Un grand homme sec, là, qui me sert de témoin,
Et qui jure pour moi lorsque j'en ai besoin,

est de la même race.

[242]: Tartufe, à ce qu'il paroît, étoit de Normandie.

[243]: Sepulcrum dealbatum. C'est ainsi que le Christ désignoit les Pharisiens: «beaux au dehors et pleins de pourriture au dedans».

[244]: M. Pluquet, dans ses Contes populaires et proverbes, in-8, p. 116, cite le dicton normand:

Domfront, ville de malheure,
Pris à midi, pendu à une heure.

[245]: On avoit douté de l'existence de cette charge au moins singulière. L'édit qui la supprime convaincra les plus sceptiques. Il en étoit d'ailleurs parlé déjà dans le Traité des droits (t. 1, p. 530), où nous trouvons mentionnés auprès de deux porte-chaises d'affaires—le nom de cet emploi en dit assez—un capitaine des levrettes de la chambre, ayant 2,466 livres de gage. Chaque porte-chaise n'en avoit que 800. La charge supprimée ici devoit dater de Louis XIII, qui avoit mis à la mode les petits levriers d'Angleterre pour la chasse du lapin. Sélincourt, dans son Parfait chasseur (1683), parle de ceux que ce prince avoit fait dresser et qu'il lançoit dans la petite garenne placée au bout du jardin des Tuileries. Je ne sais qui fut alors capitaine des levrettes, mais, comme on le voit, sa charge lui survécut; elle se multiplia même: car, lorsqu'on créa les maisons du comte de Provence et du comte d'Artois, par édits des mois d'avril 1771 et octobre 1773, on les pourvut l'un et l'autre d'un capitaine des levrettes, aux gages de 1,000 livres, tandis que le maître de mathématiques n'en avoit que 200, et le premier peintre 600!

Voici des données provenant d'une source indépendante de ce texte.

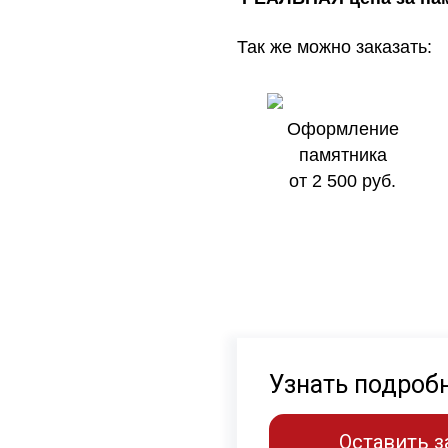
Так же можно заказать:
Оформление
памятника
от 2 500 руб.
Узнать подроб
Оставить з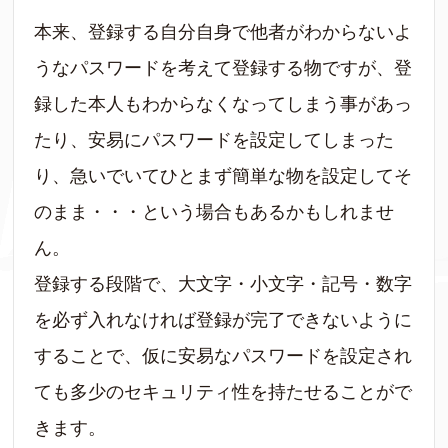
本来、登録する自分自身で他者がわからないよ
うなパスワードを考えて登録する物ですが、登
録した本人もわからなくなってしまう事があっ
たり、安易にパスワードを設定してしまった
り、急いでいてひとまず簡単な物を設定してそ
のまま・・・という場合もあるかもしれませ
ん。
登録する段階で、大文字・小文字・記号・数字
を必ず入れなければ登録が完了できないように
することで、仮に安易なパスワードを設定され
ても多少のセキュリティ性を持たせることがで
きます。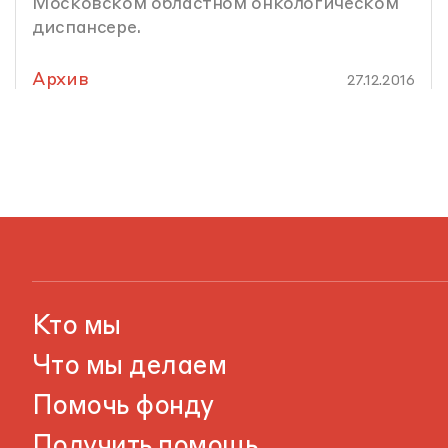
Московском областном онкологическом
диспансере.
Архив
27.12.2016
Кто мы
Что мы делаем
Помочь фонду
Получить помощь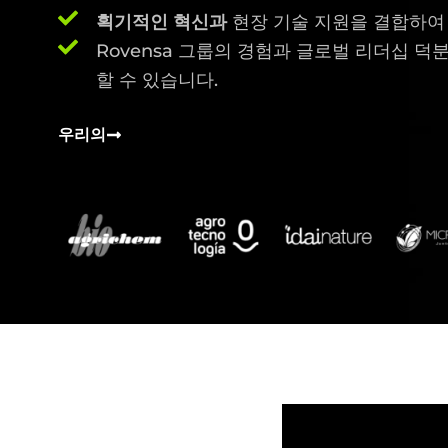
획기적인 혁신과
현장 기술 지원을 결합하여
Rovensa 그룹의 경험과 글로벌 리더십 덕
할 수 있습니다.
우리의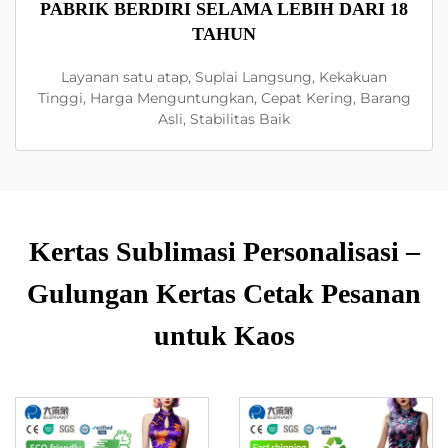
PABRIK BERDIRI SELAMA LEBIH DARI 18
TAHUN
Layanan satu atap, Suplai Langsung, Kekakuan
Tinggi, Harga Menguntungkan, Cepat Kering, Barang
Asli, Stabilitas Baik
Kertas Sublimasi Personalisasi –
Gulungan Kertas Cetak Pesanan
untuk Kaos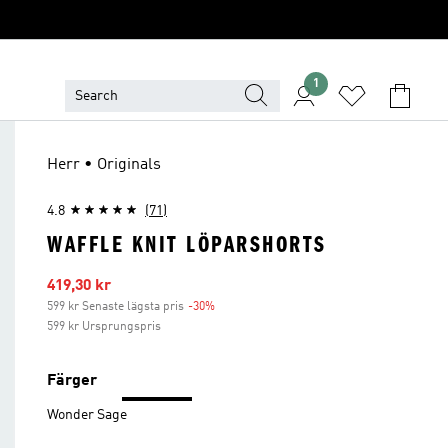
1
Herr • Originals
4.8
(71)
WAFFLE KNIT LÖPARSHORTS
Reapris
419,30 kr
599 kr Senaste lägsta pris
-30%
Rabatt
599 kr Ursprungspris
Färger
Wonder Sage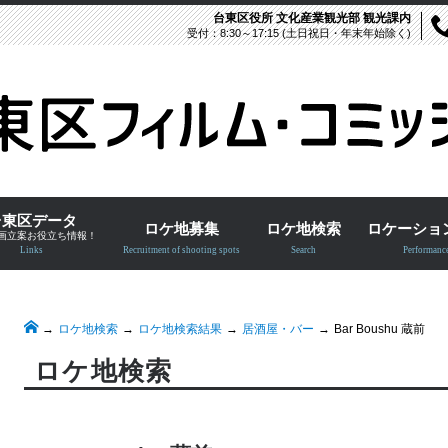
台東区役所 文化産業観光部 観光課内
受付：8:30～17:15 (土日祝日・年末年始除く)
台東区データ
ロケ地募集
ロケ地検索
ロケーショ
画立案お役立ち情報！
Links
Recruitment of shooting spots
Search
Performanc
ロケ地検索
ロケ地検索結果
居酒屋・バー
Bar Boushu 蔵前
ロケ地検索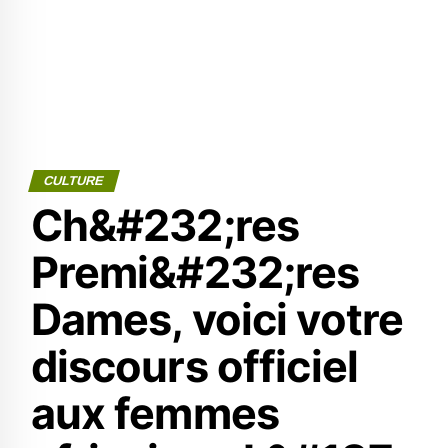
CULTURE
Ch&#232;res
Premi&#232;res
Dames, voici votre
discours officiel
aux femmes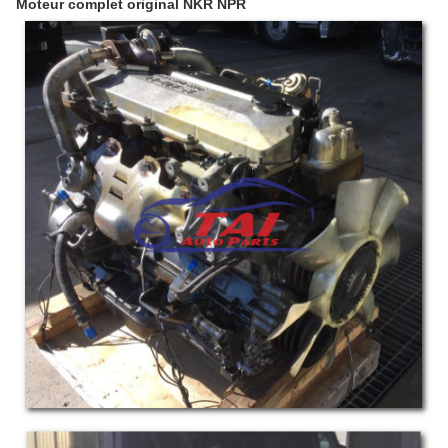
Moteur complet original NKR NPR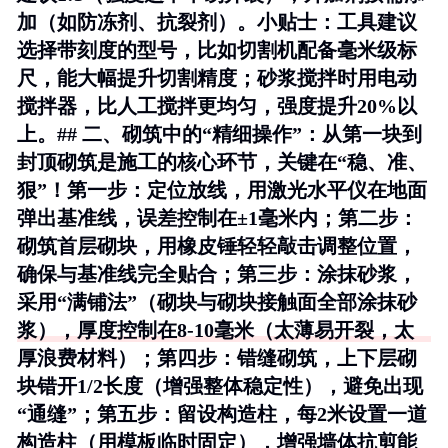
加（如防冻剂、抗裂剂）。
小贴士
：工具建议
选择带刻度的型号，比如切割机配备毫米级标
尺，能大幅提升切割精度；砂浆搅拌时用电动
搅拌器，比人工搅拌更均匀，强度提升20%以
上。## 二、砌筑中的“精细操作”：从第一块到
封顶砌筑是施工的核心环节，关键在“稳、准、
狠”！第一步：定位放线，用激光水平仪在地面
弹出基准线，误差控制在±1毫米内；第二步：
砌筑首层砌块，用橡皮锤轻轻敲击调整位置，
确保与基准线完全贴合；第三步：涂抹砂浆，
采用“满铺法”（砌块与砌块接触面全部涂抹砂
浆），厚度控制在8-10毫米（太薄易开裂，太
厚浪费材料）；第四步：错缝砌筑，上下层砌
块错开1/2长度（增强整体稳定性），避免出现
“通缝”；第五步：留设构造柱，每2米设置一道
构造柱（用模板临时固定），增强墙体抗剪能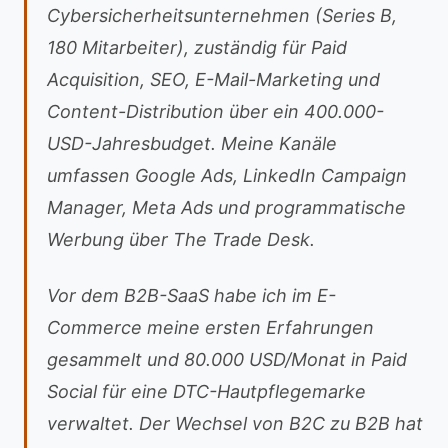
Cybersicherheitsunternehmen (Series B,
180 Mitarbeiter), zuständig für Paid
Acquisition, SEO, E-Mail-Marketing und
Content-Distribution über ein 400.000-
USD-Jahresbudget. Meine Kanäle
umfassen Google Ads, LinkedIn Campaign
Manager, Meta Ads und programmatische
Werbung über The Trade Desk.
Vor dem B2B-SaaS habe ich im E-
Commerce meine ersten Erfahrungen
gesammelt und 80.000 USD/Monat in Paid
Social für eine DTC-Hautpflegemarke
verwaltet. Der Wechsel von B2C zu B2B hat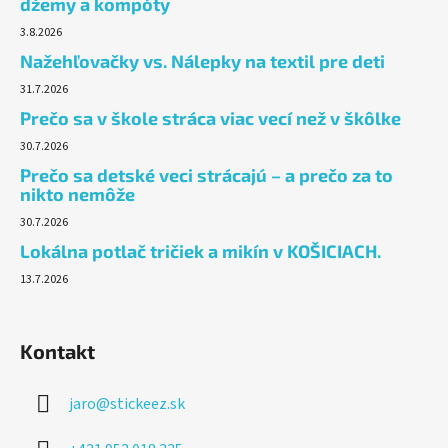
džemy a kompóty
3.8.2026
Nažehľovačky vs. Nálepky na textil pre deti
31.7.2026
Prečo sa v škole stráca viac vecí než v škôlke
30.7.2026
Prečo sa detské veci strácajú – a prečo za to
nikto nemôže
30.7.2026
Lokálna potlač tričiek a mikín v KOŠICIACH.
13.7.2026
Kontakt
jaro
@
stickeez.sk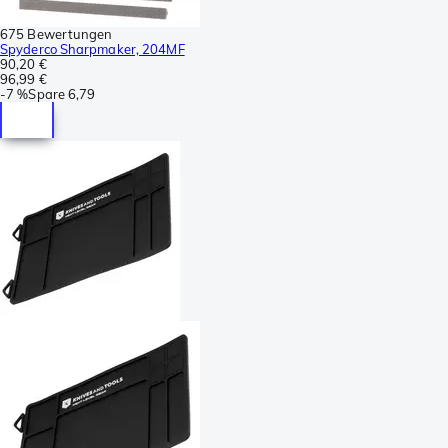
675 Bewertungen
Spyderco Sharpmaker, 204MF
90,20 €
96,99 €
-
7 %
Spare
6,79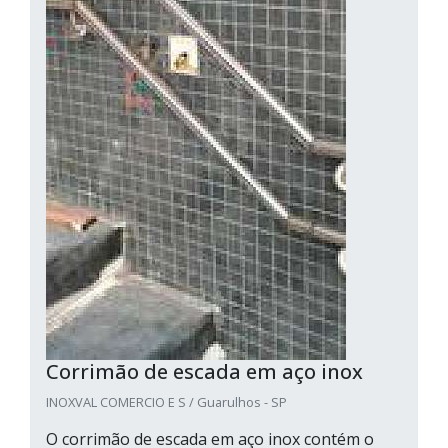
Corrimão de escada em aço inox
INOXVAL COMERCIO E S / Guarulhos - SP
O corrimão de escada em aço inox contém o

[246]: Les levriers de Champagne passoient pour être les plus vigoureux et les plus vites du monde, comme dit Sélincourt. On les employoit pour la grande chasse, comme les levriers d'Angleterre pour la petite.

[247]: Nous avons déjà parlé de cette maison et dit à quel patriarche elle devoit son nom (V. t. 3, p. 51, et Jaillot, Recherches sur Paris, quartier de la Place Maubert, p. 97). En l'année 1561, elle n'appartenoit plus depuis cent cinquante ans environ au patriarche d'Alexandrie. Etienne Carrage, conseiller au Parlement, la tenoit par succession de Thibault Carrache, bourgeois de Paris, et l'avoit louée à Ange de Caule, marchand Lucquois, qui lui-même la prêtoit ou la donnoit à bail aux calvinistes. Leurs assemblées, tolérées en vertu du récent édit de pacification, s'y tenoient, ainsi qu'à Popincourt.

[248]: L'un des plus ardents parmi les ministres calvinistes. Partout on le trouvoit prêchant et répandant la religion nouvelle, qui «auparavant je ne diray pas harrassée, écrit Pasquier, ains terrassée, commença de lever les cornes et se lever au milieu de nous d'une furieuse insolence. Nous la vismes, continue-t-il, estre preschée non en lieux sombres et escartez, ains à huis ouvert en la maison de la comtesse de Senigant dans cette ville de Paris, et du mesme temps par le ministre Malo, dans les fossez du faubourg St-Jacques, comme s'il eût voulu escheller la ville, et depuis, par jours alternatifs, au Patriarche et à Popincourt, par le mesme Malo et La Rivière, ministres.» (Lettres de Pasquier, liv. 15, lettre 19.)